Laporan Wartawan Tribunnews.com, Yanuar Nurcholis Majid
TRIBUNNEWS.COM, JAKARTA - Partai Solidaritas Indonesia (PSI) telah menyampaikan perbaikan permohonan kepada Mahkamah Konstitusi (MK) untuk menguji Undang-Undang Nomor 7 Tahun 2017 tentang Pemilu, pada Selasa (17/7/2018).
PSI menghargai niat yang terkandung dalam Undang-Undang untuk menekan biaya politik.
Baca: Komisioner KPU Sebut Keluhan Terkait Sistem Informasi Pencalonan Mulai Berkurang
Namun, tidak dapat dipungkiri berpolitik di iklim demokratis memang tidak murah, apalagi mengingat luasnya wilayah Republik Indonesia.
"PSI perlu diberikan ruang untuk beriklan agar lebih bisa dikenal masyarakat," ujar Rian Ernest, Jubir Bidang Hukum PSI, melalui keterangan yang diterima Tribunnews.
Sementara itu pasal yang diuji oleh PSI adalah, Pasal 1 angka 35-PSI memohon frasa “dan/atau citra diri” dihapuskan, agar tidak ada lagi orang dikriminalkan hanya karena pencantuman nomor urut dan logo partai.
PSI ingin agar rambu kampanye kembali jelas, penyampaian visi, misi dan program kerja.
Untuk ketiga pasal, yakni Pasal 275 ayat 2; Pasal 276 ayat 2; Pasal 293 ayat 1 sampai 3 pada intinya PSI meminta agar PSI diperbolehkan beriklan kampanye semenjak masa kampanye September.
Rian melihat, PSI tidak punya titik mulai yang sama dengan partai yang sudah berdiri selama puluhan tahun.

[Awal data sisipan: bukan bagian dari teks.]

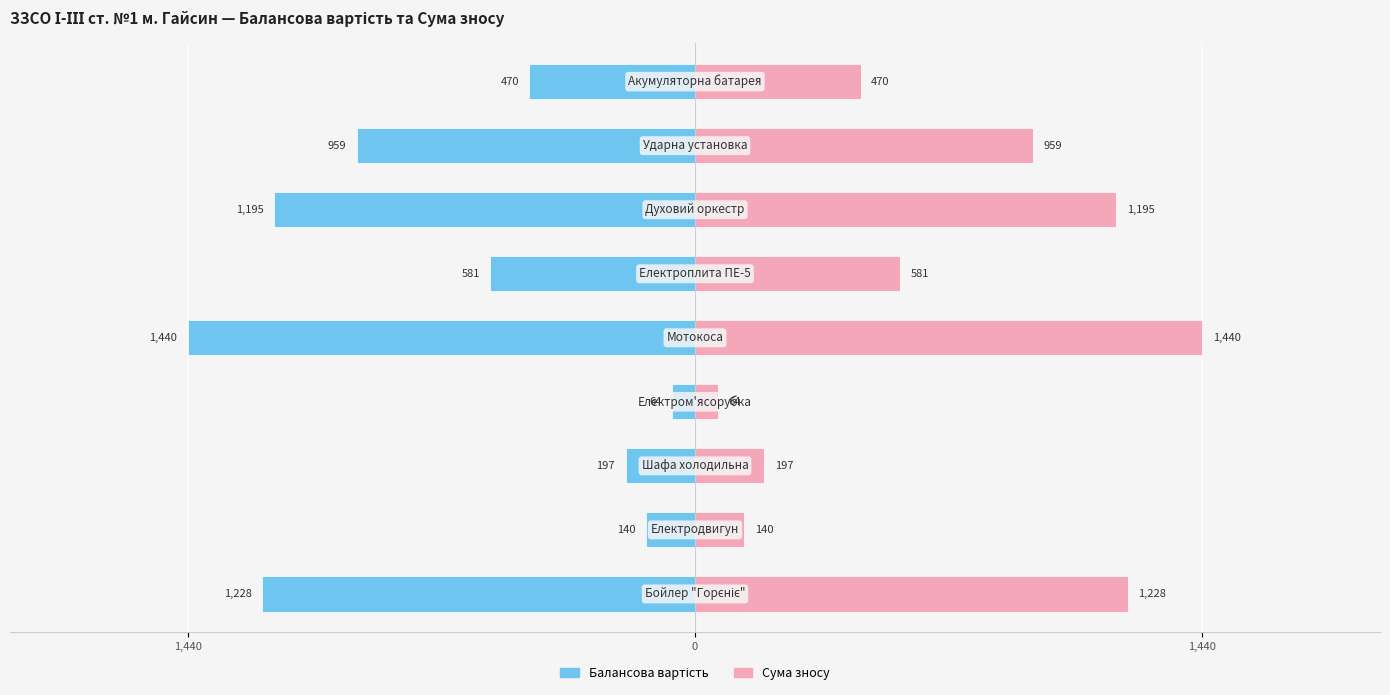

The Сума зносу series shows 470 at 8. True or false?

True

Tidaklah adil dan melanggar hak konstitusional Pemohon, setelah mengalami beratnya verifikasi yang dilaksanakan oleh Kementerian Hukum dan HAM serta Komisi Pemilihan Umum, kini PSI tidak diberi kesempatan untuk melakukan iklan serta sosialisasi politik.
"Hal ini dapat diibaratkan dengan memaksa PSI untuk bertinju dengan satu tangan terikat di belakang. Dengan UU yang ketat membatasi iklan, maka kemungkinan besar partai baru seperti PSI hanya ikut serta dalam pemilu nasional hanya satu kali saja, karena tidak lolos ambang batas parlemen," ujar Rian.
Baca: Ditemukan Benda Mencurigakan di Wisma BNI 46, Ternyata Isinya Kertas Bekas Kembang Api
Rian mengatakan, PSI hadir dengan keinginan membawa perubahan perpolitikan Indonesia karena partai-partai yang sudah ada dindikasikan gagal melawan korupsi di dalam sistem politik.
Ia membeberkan data, bahwa tiga dari empat partai peraih suara tertinggi Pemilu 2014 yang lalu, juga merupakan tiga partai yang paling banyak kadernya tersangkaut kasus yang ditangani KPK antara 2014 sampai 2017.